Он разговаривал. Мысленно разговаривал с голым человеком, которого японцы привязали к столбу и оставили умирать от голода в назидание всем, кто попытается вмешаться в действия японских солдат.
И каждый день возле него собиралась толпа китайцев, удрученных этим зрелищем. Японцы были врагами. Фань куэй — тоже. Но разве этот голый фань куэй не пытался спасти китайскую женщину? Больше всего их удивляло нежелание голого фань куэй просить пощады.
А потом, к концу третьего дня, голый фань куэй сделал немыслимое.
Он сумел дотянуться до своих ног и принялся сдирать с них длинные лоскуты обгоревшей на солнце кожи. Он делал это, чтобы повеселить китайских ребятишек, которые визжали от притворного страха и, ныряя под винтовки японских часовых, подбегали к миссионеру, чтобы взять из его рук эти странные подарки.

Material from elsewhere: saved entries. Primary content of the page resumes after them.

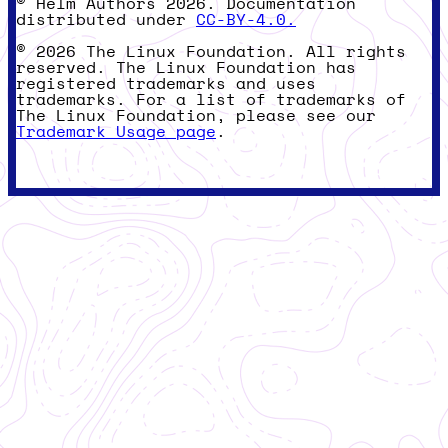
© Helm Authors 2026. Documentation
distributed under
CC-BY-4.0.
© 2026 The Linux Foundation. All rights
reserved. The Linux Foundation has
registered trademarks and uses
trademarks. For a list of trademarks of
The Linux Foundation, please see our
Trademark Usage page
.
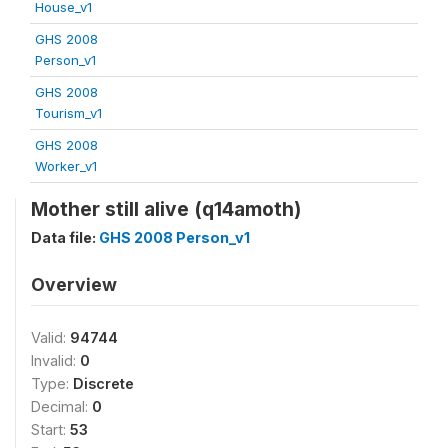
House_v1
GHS 2008
Person_v1
GHS 2008
Tourism_v1
GHS 2008
Worker_v1
Mother still alive (q14amoth)
Data file:
GHS 2008 Person_v1
Overview
Valid:
94744
Invalid:
0
Type:
Discrete
Decimal:
0
Start:
53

Максимилиан улыбнулся, когда рука мальчика прикоснулась к нему перед тем, как взять кусочек его отслоившейся кожи. Мальчик замер и посмотрел ему в глаза. Максимилиан попытался заговорить. Ему хотелось сказать: «Не бойся, в этом нет ничего страшного». Однако в горле было настолько сухо, что Максимилиан понял: если он теперь же не получит хотя бы глоток воды, его язык съежится до размера засушенного таракана и он вообще никогда больше не сможет говорить. То-то святой Петр посмеется, когда Максимилиан предстанет перед ним голым и с усохшим языком!